This bug was found during discussion https://groups.google.com/g/okapi-devel/c/sXySLd5pYIM

The attached test.md file consists of this one line:

*Note: the fourth item uses the Unicode character for [Roman numeral four][2].*

which is believed to be an emphasized paragraph that is part of Markdown’s Full Reference Link construct.

When tikal is run for a round trip test, that is:

tikal.sh -x test.md
tikal.sh -m test.md.xlf

The reconstructed test.out.md is different than from the original file:

*Note: the fourth item uses the Unicode character for [Roman numeral four][2*.]

Notice “[2].*” at the end of the line has become “[2*.]”.
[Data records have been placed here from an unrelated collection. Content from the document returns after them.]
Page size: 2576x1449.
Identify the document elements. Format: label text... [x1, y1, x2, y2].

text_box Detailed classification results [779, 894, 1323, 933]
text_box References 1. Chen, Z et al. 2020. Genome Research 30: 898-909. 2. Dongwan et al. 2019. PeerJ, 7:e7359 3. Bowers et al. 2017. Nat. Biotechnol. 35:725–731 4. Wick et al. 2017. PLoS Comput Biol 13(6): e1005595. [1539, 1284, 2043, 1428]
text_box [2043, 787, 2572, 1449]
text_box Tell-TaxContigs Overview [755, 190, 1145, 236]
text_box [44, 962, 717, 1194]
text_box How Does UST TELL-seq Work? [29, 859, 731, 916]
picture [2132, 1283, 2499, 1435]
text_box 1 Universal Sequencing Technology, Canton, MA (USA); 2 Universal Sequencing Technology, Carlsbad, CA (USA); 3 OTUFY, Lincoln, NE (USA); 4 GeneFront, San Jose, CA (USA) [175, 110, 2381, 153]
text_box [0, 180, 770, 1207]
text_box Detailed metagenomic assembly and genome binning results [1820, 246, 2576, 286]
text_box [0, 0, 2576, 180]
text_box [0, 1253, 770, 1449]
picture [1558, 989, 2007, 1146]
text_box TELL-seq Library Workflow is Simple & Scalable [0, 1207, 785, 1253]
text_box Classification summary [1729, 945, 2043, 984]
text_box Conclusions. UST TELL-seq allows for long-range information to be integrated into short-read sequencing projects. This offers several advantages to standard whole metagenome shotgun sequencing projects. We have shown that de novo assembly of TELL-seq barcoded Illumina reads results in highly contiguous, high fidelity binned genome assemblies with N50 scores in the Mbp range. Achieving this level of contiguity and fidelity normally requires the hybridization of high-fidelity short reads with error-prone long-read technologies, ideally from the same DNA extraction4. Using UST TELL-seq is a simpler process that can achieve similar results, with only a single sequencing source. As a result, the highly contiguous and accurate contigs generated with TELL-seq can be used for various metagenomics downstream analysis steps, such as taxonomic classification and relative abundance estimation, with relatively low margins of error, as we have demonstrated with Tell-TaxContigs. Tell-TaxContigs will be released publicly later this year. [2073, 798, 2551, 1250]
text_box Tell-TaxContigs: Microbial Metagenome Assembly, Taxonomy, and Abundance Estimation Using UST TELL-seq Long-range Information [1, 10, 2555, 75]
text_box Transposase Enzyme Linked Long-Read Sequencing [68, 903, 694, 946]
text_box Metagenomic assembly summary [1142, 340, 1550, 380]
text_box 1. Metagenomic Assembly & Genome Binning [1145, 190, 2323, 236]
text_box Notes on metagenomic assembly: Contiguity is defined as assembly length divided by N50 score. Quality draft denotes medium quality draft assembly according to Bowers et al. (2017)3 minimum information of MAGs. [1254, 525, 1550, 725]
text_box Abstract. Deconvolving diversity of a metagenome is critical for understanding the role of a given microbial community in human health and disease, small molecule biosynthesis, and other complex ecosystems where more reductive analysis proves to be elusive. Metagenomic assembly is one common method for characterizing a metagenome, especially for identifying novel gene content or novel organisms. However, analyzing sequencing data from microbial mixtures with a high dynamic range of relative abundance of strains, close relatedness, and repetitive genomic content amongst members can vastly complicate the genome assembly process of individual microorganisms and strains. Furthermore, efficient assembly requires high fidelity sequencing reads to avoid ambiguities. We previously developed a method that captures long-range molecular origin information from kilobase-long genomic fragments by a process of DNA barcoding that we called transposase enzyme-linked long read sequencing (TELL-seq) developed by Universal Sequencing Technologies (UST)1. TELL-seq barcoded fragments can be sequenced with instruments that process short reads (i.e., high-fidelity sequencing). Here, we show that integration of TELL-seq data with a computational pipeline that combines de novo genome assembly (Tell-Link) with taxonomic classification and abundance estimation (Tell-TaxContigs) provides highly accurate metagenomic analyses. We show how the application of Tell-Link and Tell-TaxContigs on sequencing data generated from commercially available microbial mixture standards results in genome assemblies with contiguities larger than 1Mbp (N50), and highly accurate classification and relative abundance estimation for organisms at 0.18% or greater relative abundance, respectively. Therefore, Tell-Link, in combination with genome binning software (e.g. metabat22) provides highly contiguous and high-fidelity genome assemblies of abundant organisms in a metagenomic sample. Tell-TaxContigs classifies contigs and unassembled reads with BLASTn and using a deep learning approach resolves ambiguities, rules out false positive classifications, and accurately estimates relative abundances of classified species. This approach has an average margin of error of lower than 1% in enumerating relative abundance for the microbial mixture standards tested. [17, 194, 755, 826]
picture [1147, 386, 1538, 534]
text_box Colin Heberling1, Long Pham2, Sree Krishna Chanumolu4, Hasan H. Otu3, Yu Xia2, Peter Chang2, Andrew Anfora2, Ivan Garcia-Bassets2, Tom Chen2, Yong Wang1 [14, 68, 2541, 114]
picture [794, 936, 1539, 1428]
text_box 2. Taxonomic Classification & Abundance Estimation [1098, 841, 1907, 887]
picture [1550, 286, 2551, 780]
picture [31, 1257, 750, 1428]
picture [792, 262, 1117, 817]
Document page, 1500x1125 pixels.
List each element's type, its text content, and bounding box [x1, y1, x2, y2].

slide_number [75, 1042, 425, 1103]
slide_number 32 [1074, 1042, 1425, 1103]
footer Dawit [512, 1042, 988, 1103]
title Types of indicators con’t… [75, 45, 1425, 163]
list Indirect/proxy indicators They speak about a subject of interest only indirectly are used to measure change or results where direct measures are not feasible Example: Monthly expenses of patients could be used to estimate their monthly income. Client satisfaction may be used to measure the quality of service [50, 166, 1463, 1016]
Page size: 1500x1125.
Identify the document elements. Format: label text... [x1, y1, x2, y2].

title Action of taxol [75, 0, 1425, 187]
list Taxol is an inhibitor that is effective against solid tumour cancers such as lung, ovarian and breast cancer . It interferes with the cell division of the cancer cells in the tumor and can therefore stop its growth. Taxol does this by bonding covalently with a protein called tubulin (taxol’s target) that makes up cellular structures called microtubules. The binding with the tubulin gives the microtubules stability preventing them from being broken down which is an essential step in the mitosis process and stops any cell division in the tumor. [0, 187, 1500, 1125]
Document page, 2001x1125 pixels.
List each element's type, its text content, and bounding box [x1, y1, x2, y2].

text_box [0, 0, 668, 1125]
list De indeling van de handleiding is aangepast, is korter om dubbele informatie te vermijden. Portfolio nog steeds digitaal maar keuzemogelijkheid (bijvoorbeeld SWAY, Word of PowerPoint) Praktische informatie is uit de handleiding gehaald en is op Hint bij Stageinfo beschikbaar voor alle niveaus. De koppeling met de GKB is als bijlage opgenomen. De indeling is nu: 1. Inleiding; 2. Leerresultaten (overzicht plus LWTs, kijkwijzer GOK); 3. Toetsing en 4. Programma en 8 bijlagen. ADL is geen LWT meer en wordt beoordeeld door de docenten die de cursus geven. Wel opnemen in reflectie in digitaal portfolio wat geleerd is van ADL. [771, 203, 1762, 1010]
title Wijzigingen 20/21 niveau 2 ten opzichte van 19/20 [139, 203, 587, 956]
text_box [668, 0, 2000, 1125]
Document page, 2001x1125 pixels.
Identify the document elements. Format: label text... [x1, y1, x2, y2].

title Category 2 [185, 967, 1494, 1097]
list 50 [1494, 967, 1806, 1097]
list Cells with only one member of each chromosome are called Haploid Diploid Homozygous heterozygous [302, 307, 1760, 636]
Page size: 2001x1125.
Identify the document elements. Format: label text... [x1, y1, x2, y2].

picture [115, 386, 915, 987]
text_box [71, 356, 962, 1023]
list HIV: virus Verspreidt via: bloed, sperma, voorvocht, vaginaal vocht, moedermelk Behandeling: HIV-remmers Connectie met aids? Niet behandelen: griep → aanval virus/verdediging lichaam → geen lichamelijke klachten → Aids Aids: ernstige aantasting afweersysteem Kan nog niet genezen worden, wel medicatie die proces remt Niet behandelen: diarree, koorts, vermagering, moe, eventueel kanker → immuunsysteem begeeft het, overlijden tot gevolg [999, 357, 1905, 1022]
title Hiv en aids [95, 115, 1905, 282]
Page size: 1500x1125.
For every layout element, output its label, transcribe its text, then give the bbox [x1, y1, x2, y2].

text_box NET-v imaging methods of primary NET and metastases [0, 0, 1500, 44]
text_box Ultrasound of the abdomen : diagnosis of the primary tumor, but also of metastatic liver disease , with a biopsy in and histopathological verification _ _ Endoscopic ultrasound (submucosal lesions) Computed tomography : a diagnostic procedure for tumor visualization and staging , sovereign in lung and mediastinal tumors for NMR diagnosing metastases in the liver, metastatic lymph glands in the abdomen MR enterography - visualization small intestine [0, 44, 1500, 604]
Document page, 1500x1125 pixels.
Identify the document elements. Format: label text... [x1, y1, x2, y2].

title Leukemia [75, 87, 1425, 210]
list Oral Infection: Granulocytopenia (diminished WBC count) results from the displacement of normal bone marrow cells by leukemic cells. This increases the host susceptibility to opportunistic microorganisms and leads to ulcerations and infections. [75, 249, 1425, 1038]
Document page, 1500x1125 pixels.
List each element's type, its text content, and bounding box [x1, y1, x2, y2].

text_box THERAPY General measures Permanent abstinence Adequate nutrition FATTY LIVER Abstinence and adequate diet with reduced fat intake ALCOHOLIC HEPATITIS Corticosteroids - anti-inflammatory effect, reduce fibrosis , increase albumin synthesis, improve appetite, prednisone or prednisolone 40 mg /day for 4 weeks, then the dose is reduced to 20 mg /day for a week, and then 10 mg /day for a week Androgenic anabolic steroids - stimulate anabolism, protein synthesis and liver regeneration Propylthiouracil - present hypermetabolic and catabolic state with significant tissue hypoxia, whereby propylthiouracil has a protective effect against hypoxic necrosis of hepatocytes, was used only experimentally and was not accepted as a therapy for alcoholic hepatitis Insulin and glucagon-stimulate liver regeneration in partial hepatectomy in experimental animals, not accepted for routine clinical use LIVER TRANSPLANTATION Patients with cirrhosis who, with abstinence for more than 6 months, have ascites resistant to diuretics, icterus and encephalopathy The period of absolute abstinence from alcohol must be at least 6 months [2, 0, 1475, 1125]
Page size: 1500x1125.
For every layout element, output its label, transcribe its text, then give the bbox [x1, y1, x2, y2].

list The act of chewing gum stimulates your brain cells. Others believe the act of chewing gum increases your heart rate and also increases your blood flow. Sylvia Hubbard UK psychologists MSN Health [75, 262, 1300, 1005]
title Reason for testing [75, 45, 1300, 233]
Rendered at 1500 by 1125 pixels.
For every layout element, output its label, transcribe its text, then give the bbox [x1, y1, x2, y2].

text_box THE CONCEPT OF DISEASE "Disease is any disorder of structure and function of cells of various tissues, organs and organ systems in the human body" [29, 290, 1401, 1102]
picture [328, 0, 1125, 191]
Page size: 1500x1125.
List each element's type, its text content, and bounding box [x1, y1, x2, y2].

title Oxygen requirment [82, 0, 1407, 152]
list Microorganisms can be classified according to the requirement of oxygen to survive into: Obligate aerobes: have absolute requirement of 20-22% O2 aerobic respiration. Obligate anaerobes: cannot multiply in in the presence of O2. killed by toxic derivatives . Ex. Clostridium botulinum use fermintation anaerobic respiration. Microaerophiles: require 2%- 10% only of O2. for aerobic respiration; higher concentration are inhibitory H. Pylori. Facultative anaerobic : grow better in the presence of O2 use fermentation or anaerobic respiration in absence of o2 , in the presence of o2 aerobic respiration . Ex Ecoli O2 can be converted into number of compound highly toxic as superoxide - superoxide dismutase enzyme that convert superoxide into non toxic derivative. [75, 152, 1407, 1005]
It is observed that the “*” are represented by <bx id=”1”/> and <ex id=”1”> in test.md.xlf as in:

<source xml:lang="en"><bx id="1"/>Note: the fourth item uses the Unicode character for <g id="2">Roman numeral four</g><g id="3"></g><ex id="4"/>.<ex id="1"/></source>

@Jim Hargrave (OLD) suggested to use his new merge code in the fix_textunitmerger branch, and modify Tikal to use the “non-simplified mode” of XLIFFWriter. After these changes, the round trip test was succeeded. But these error messages were shown during the merge:

Code mismatch in TextUnit tu1
Can't find matching Code(s) id='1' originalId='' data=']'
Can't find matching Code(s) id='4' originalId='' data=']'

and the part in the generated XLIFF file corresponding to ““[2*.]” does not look right:

<source xml:lang="en"><it id="1" pos="open">*</it>Note: the fourth item uses the Unicode character for <bpt id="2">[</bpt>Roman numeral four<ept id="2">]</ept><bpt id="3">[</bpt><ept id="3">2</ept><it id="4" pos="close">]</it>.<it id="1" pos="close">*</it></source>

Note that “2” is treated as a closing tag for “[“. Jim does not think “*” should be represented by isolated tags.

Comments (3)

  1. Jim Hargrave (OLD)

    I confirmed the Segmenter is changing the isolated codes to paired codes (bpt/ept).

    It happens here:  


    Since we get both the **source** and target content from the xliff file - then try to match the original file source (unsegmented) on merge - that's why we are getting mismatches.

    I think what we need for the MarkDownFilter is a smart post-processor that can repair these illegal codes before they leave the filter.